## Texto proporcionado
No podía faltar, como en todo seguidor de la leyenda anglosajoprotestante,
desde luego, el ataque a Felipe II y la construcción del tinglado de su
desmitificación, que ya ni alcanza para “leyenda negra”, pues raya el
ridículo de reprocharle no haberse instalado en Portugal a gozar de la
vida y de las playas y de los mares y del mundo, en vez de construir la
fortaleza física y artística y humana y religiosa del Escorial y meterle
a rezar y gobernar hasta morir.
Si
hasta aquí está lo que él ataca, veamos sin embargo lo que él defiende y
propone en senda constructiva. El yerro es máximo y contradictorio
cuando él hace su puesta axiológica política, que ya venía preanunciada
paso a paso, en idioma español pero con aire inglés.

## Datos a examinar
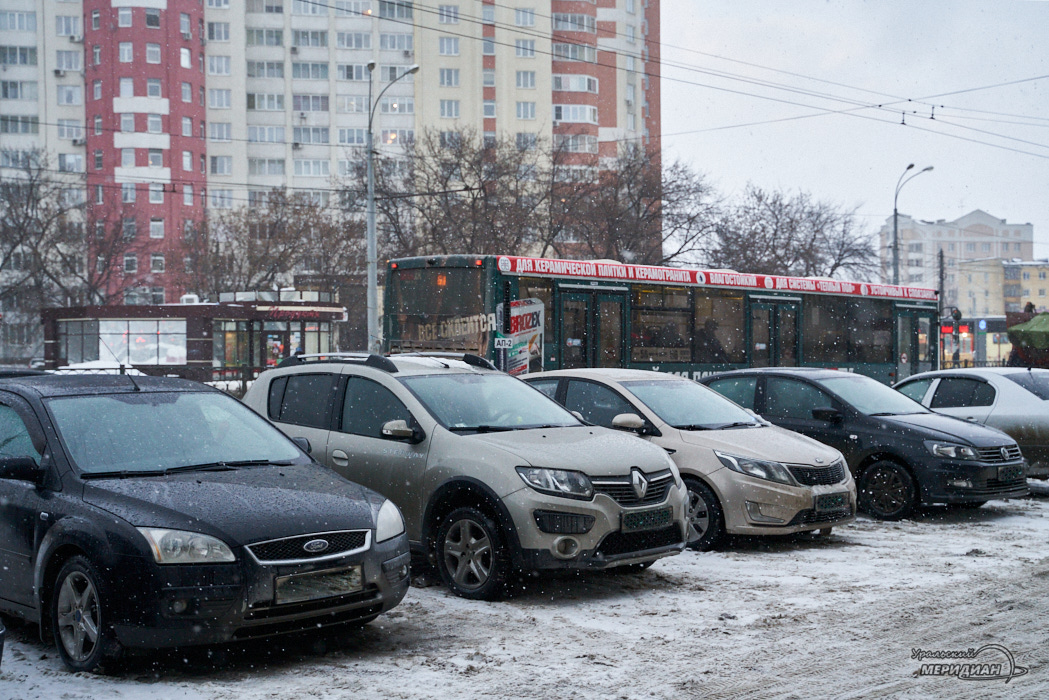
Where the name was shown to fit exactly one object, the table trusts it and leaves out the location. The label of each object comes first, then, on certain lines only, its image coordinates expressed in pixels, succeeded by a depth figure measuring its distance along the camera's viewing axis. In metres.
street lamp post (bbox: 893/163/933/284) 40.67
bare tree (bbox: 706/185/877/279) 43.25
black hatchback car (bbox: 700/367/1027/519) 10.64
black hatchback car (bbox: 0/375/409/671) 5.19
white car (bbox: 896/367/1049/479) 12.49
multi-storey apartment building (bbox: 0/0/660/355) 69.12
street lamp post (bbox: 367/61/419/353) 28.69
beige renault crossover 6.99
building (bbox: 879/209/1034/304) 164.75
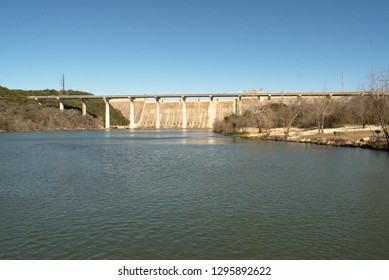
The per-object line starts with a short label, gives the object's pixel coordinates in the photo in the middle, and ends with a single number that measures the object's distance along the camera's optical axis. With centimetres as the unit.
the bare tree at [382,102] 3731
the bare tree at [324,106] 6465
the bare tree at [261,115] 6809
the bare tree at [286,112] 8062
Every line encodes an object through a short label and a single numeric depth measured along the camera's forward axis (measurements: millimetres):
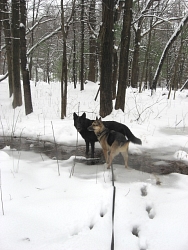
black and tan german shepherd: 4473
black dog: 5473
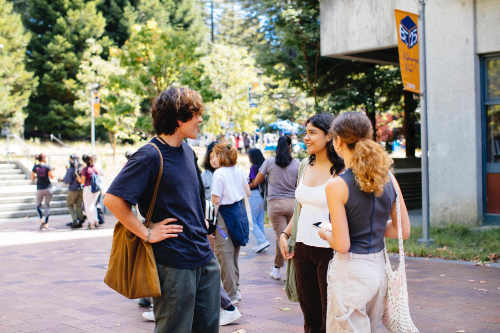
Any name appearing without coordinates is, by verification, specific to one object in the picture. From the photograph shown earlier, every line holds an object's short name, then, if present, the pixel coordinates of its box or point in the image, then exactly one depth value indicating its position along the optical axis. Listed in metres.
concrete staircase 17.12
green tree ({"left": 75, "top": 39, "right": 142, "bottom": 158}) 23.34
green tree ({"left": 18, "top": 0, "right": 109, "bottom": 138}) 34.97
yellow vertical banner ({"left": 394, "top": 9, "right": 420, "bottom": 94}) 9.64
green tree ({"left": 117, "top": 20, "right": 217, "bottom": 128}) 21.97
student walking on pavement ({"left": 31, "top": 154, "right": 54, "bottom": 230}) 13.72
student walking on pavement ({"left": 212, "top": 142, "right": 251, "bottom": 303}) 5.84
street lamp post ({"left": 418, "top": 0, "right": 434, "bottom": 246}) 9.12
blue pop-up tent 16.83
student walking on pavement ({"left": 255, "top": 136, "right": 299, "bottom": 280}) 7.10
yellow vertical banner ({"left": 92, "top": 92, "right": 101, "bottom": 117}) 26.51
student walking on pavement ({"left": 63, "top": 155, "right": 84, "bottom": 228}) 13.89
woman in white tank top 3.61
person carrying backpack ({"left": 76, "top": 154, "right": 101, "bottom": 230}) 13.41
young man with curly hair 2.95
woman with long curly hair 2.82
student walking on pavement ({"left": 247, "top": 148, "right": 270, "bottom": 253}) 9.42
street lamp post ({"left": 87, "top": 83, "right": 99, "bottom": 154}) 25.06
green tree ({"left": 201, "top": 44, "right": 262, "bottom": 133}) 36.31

## Lo que se pide
Prolonga el texto sobre Felipe II y la leyenda anglosajoprotestante a partir de su última oración.

## Respuesta del ejercicio
“Y
así llegamos, señoras y caballeros, a la mayor hazaña ciudadana y
patriótica llevada a cabo por los españoles en su larga, violenta y
triste historia” (ojo que no está hablando de Hernán Cortés ni de la
Evangelización del Nuevo Mundo ni de la Escuela de Salamanca). El hecho
que suscitó por fin “la admiración de las democracias” ( comparecen las
santas Naciones Unidas y su antireligión como tribunal de la historia y
de la política y de la moral y como referentes seguros para toda paidea
política) y “nos puso en una posición de dignidad y prestigio
internacional nunca vista antes”, fue la Transición Democrática (en estos casos en Argentina y aquí decimos “no jodás”). Y a eso le llama, porque (también la religión laicista cree en milagros y en hombres superiores y en cruzadas, pues nada menos que “la cosa milagrosa” (p.238 ss.).
Una lástima grande.
Si
yo fuera su profesor le diría que tras este bochazo se anime a defender
a esa España que por ahí le late pero parece que no se anima; a que lea
la historia que sí leyó pero sin anteojeras; o si acaso relea a Ramiro
de Maeztu o a sus discípulos argentinos, que son legión y muy
hispánicos. Para volver al Espíritu de la Hispanidad que nos hizo
grandes en la Historia.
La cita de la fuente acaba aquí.